Glenfiddich Malt Master’s Edition

I am somewhat divided on Glenfiddich malts. Despite being one of the few ‘household names’ in the U.S. in the single malt category, I have trouble reconciling its excellent older malts with its frankly disappointing mass-market 12 year-old. The Solera-cask 15 is excellent. The partially-sherry-aged 18-year is a good malt at a great price. The new Glenfiddich Malt Master’s Edition appears at first glance to be a good malt at a bad price.

I can picture the boardroom discussion. Boardmember A: “Malts are booming, why aren’t we cashing in on price increases?” Boardmember B: “Because we’re known in the market for value. You can’t alienate customers by raising prices for no reason.” Boardmember A: “Why not? Everyone else is.” Boardmember C: “I’ve got it! Let’s release a non-age-statement vatting with a fancy name and slap an $80 pricetag on it!” Everyone: “Genius!”

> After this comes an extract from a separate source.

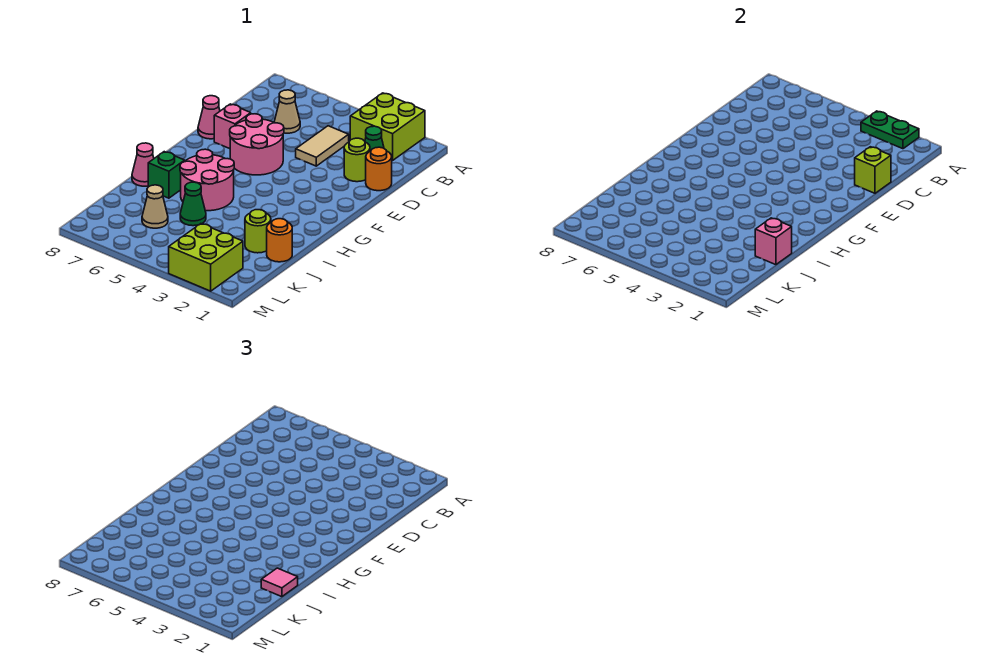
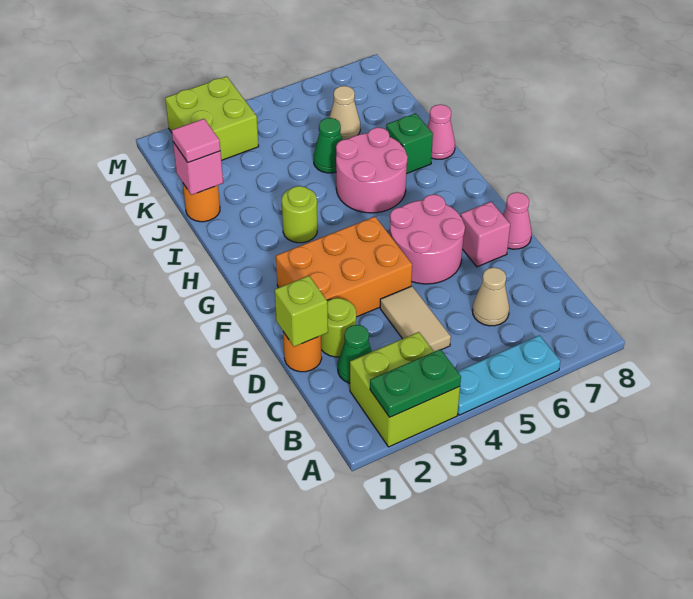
none -> cyan plate A4:A6 level 1
none -> orange brick E2:F4 level 1
lime round brick J2 level 1 -> lime round brick H3 level 1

This is a “double wood”, much like sister distillery Balvenie’s eponymous classic. It is aged for the majority of its life in ex-bourbon, and then given a secondary maturation (not just a finish) in sherry casks. The only difference between the two malts? Balvenie DoubleWood is around $40. This is $80. Why? DoubleWood is 12 years old. Malt Master’s Edition is 6-8 years in ex-bourbon followed by 4-6 years in ex-sherry. That puts it somewhere between 10 and 14 years old. So… 12, on average. According to the press release, this is the first Glenfiddich malt to be transferred entirely from bourbon barrels to a prolonged maturation in sherry barrels, as opposed to the 18-year, for example, where barrels of each type are blended together in large batches to get the target flavor profile. This seems like a weak basis for an $80 price tag to me, although it could be argued that the barrels selected for this malt are of higher quality and thus more valuable than the “run of the mill” barrels that get dumped into the mass-market varieties. Unfortunately, that’s a consideration that can’t be quantified – we just have to take Glenfiddich’s word that this whisky is worth $80. Let’s find out.

Nose: Clear components of pear and crisp apple. Cider. Slightly winey, with red grape skins and a mild sour note. Golden raisins and vanilla. This really strikes a chord with me – pear and apple notes are among my favorites. So far, better than DoubleWood.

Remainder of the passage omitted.